Whenever a line of the records below contains the word "priority", copy that line.

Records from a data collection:
____

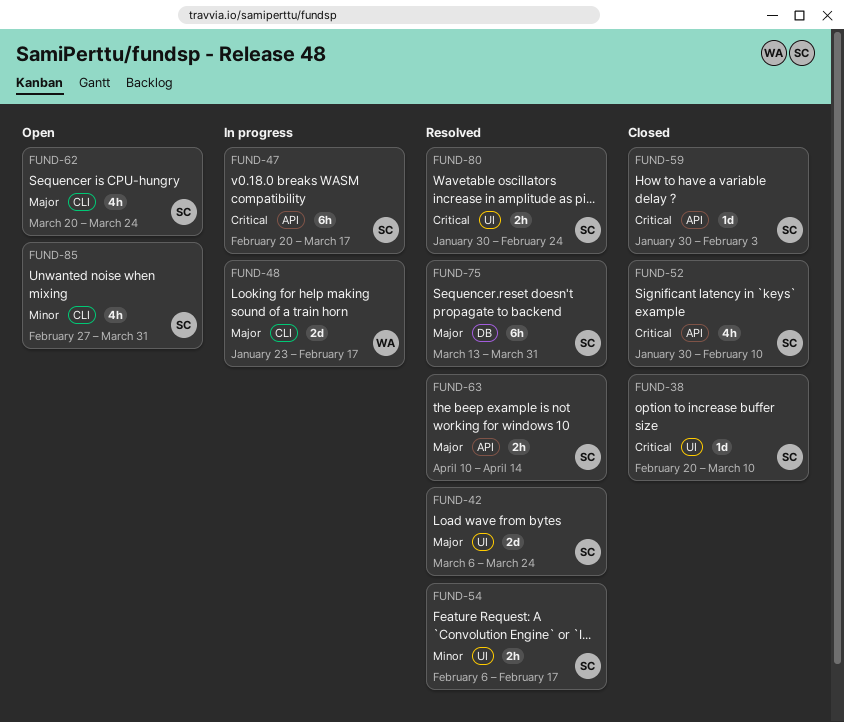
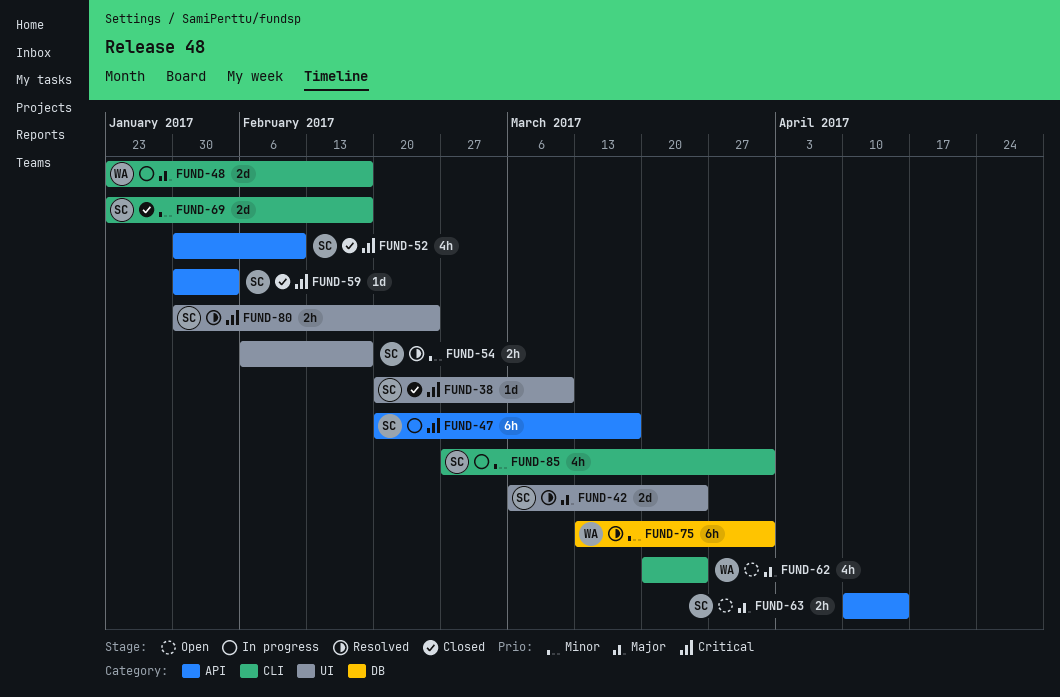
FUND-62, owner: SC -> WA
FUND-63, status: Resolved -> Open
FUND-69: none -> present
FUND-75, owner: SC -> WA
FUND-75, priority: Major -> Minor
FUND-85, status: Open -> In progress

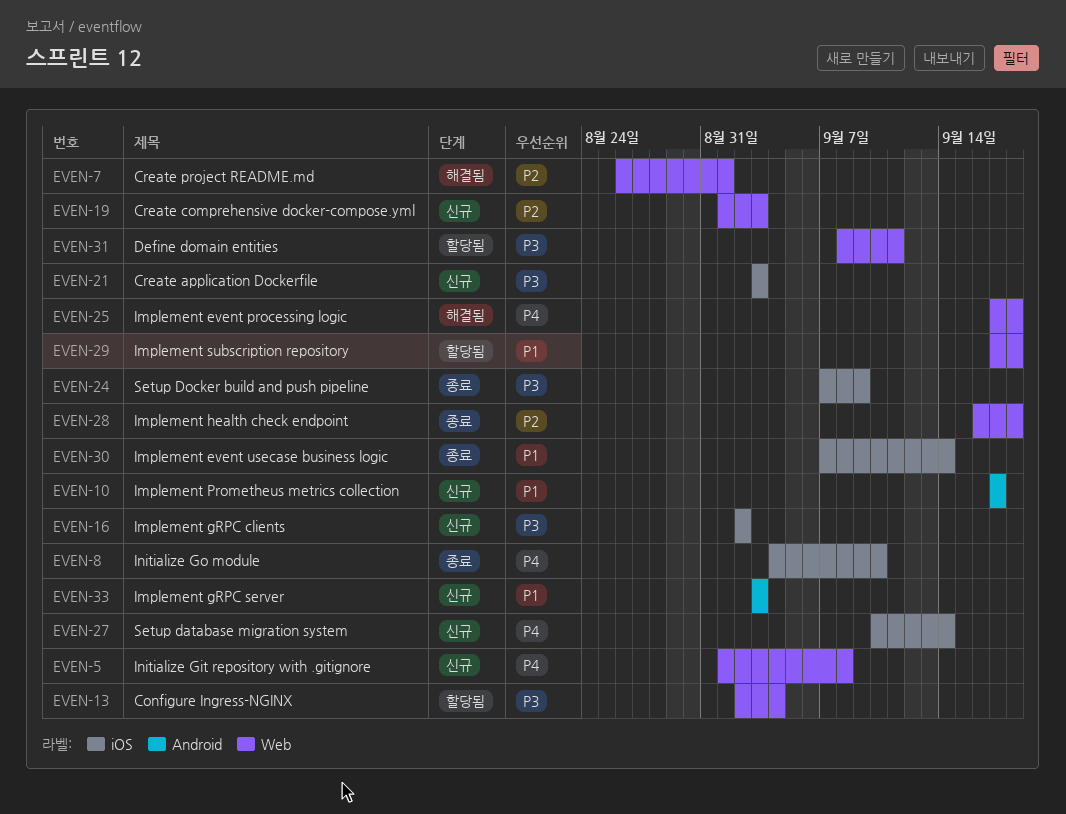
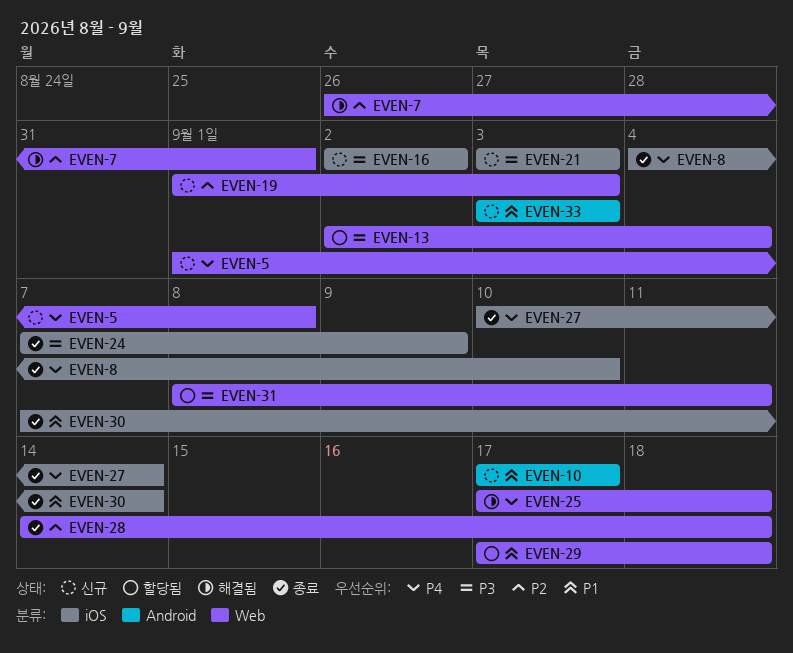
EVEN-27, status: 신규 -> 종료
EVEN-28, start: Sep 16 -> Sep 14

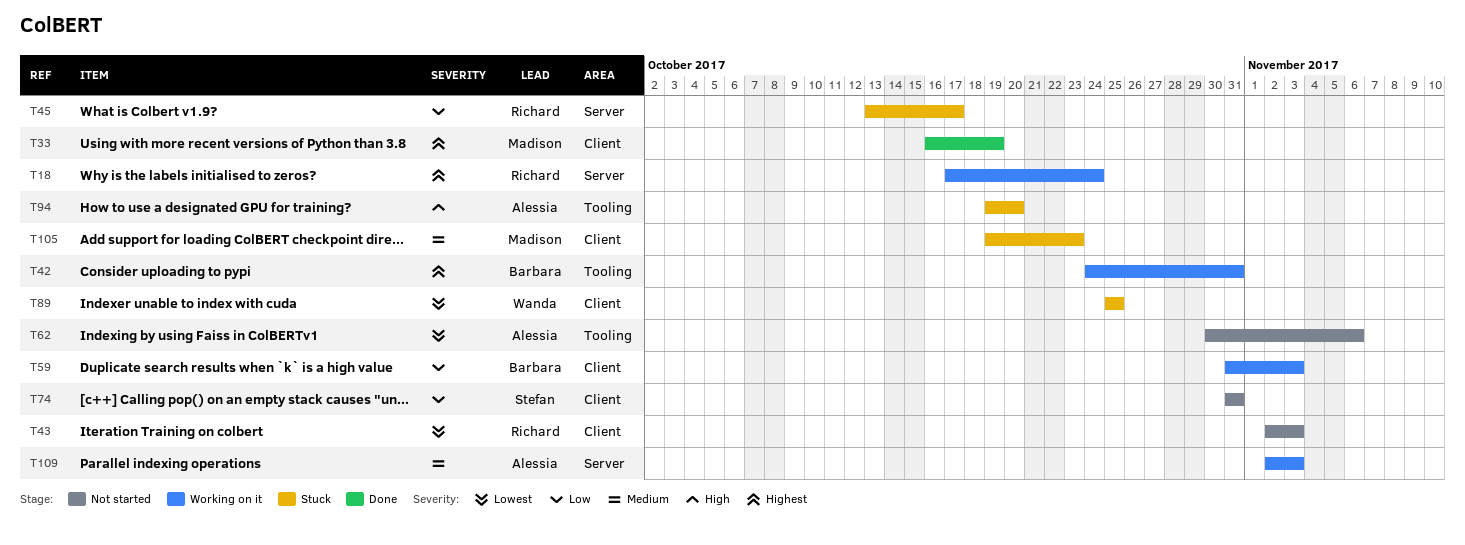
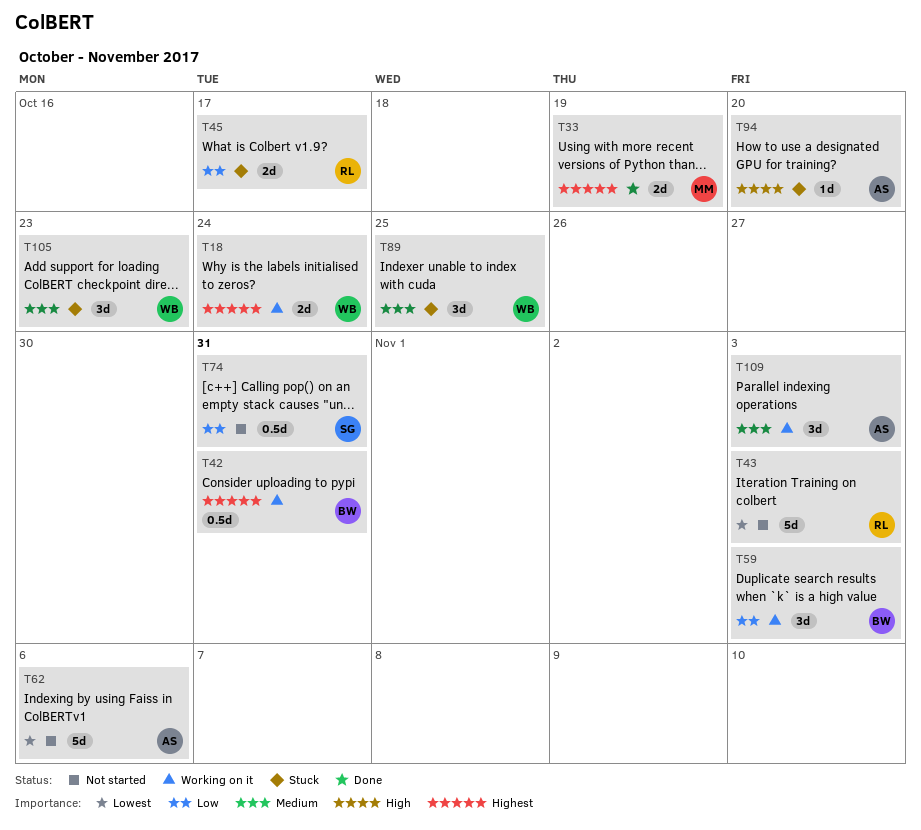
T18, owner: Richard -> Wanda
T89, priority: Lowest -> Medium
T105, owner: Madison -> Wanda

____

Task result:
FUND-75, priority: Major -> Minor
T89, priority: Lowest -> Medium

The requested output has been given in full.